Mike Pence - Religious Freedom Restoration ActPhoto of Mike Pence,

After a national uproar over Indiana’s Religious Freedom Restoration Act, the state’s Governor Mike Pence is attempting to clear up his view on the Senate Bill. In a press conference, Pence said, “If this law had been about discrimination, I would have vetoed it.”

Why is this act causing so much controversy? Taking effect on July 1st, 2015, the Senate Bill 101 prohibits a governmental entity from substantially burdening a person’s exercise of religion, even if the burden results from a rule of general applicability. It prohibits an applicant, employee, or former employee from pursuing certain causes of action against a private employer.

Essentially, and according to Pence, the act is meant to protect free exercise of religion. Say someone is fired from their job and they believe their termination was due to their sexual orientation, race, etc.; the employee would not be able to take action against the company. 

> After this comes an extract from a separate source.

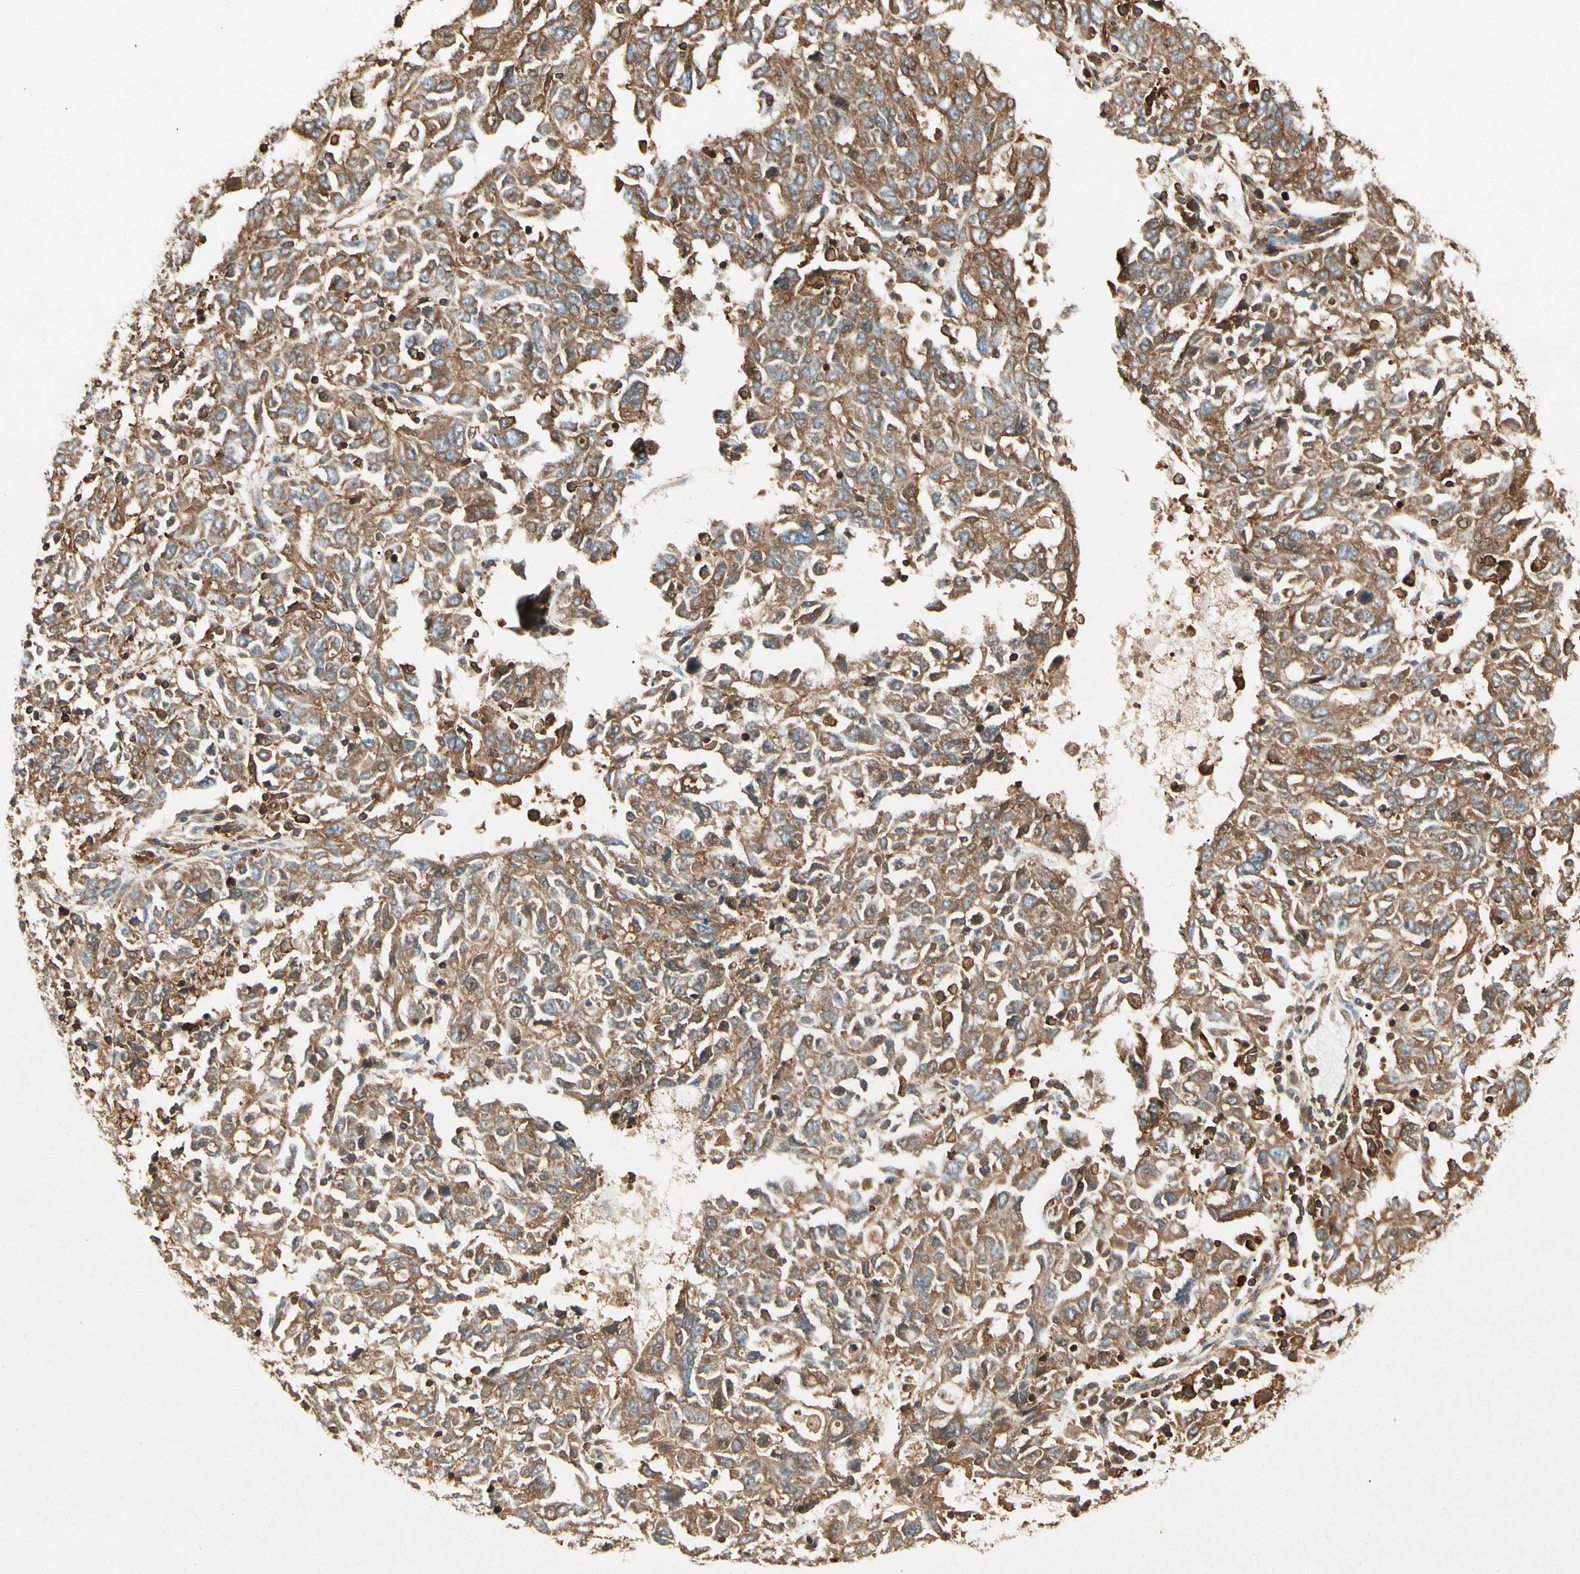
{"staining": {"intensity": "moderate", "quantity": ">75%", "location": "cytoplasmic/membranous"}, "tissue": "ovarian cancer", "cell_type": "Tumor cells", "image_type": "cancer", "snomed": [{"axis": "morphology", "description": "Carcinoma, endometroid"}, {"axis": "topography", "description": "Ovary"}], "caption": "Endometroid carcinoma (ovarian) stained for a protein shows moderate cytoplasmic/membranous positivity in tumor cells.", "gene": "ARPC2", "patient": {"sex": "female", "age": 62}}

Many organizations have spoken out against the act. Mark Emmert, NCAA President said in a statement, “We are especially concerned about how this legislation could affect our student-athletes and employees. We will work diligently to assure student-athletes competing in, and visitors attending, next week’s Men’s Final Four in Indianapolis are not impacted negatively by this bill. Moving forward, we intend to closely examine the implications of this bill and how it might affect future events as well as our workforce.”

On Monday, Indianapolis Mayor Greg Ballard and the City-County Council on Monday called on the Indiana General Assembly to either repeal the Religious Freedom Restoration Act or add explicit protections for sexual orientation and gender identity in state law.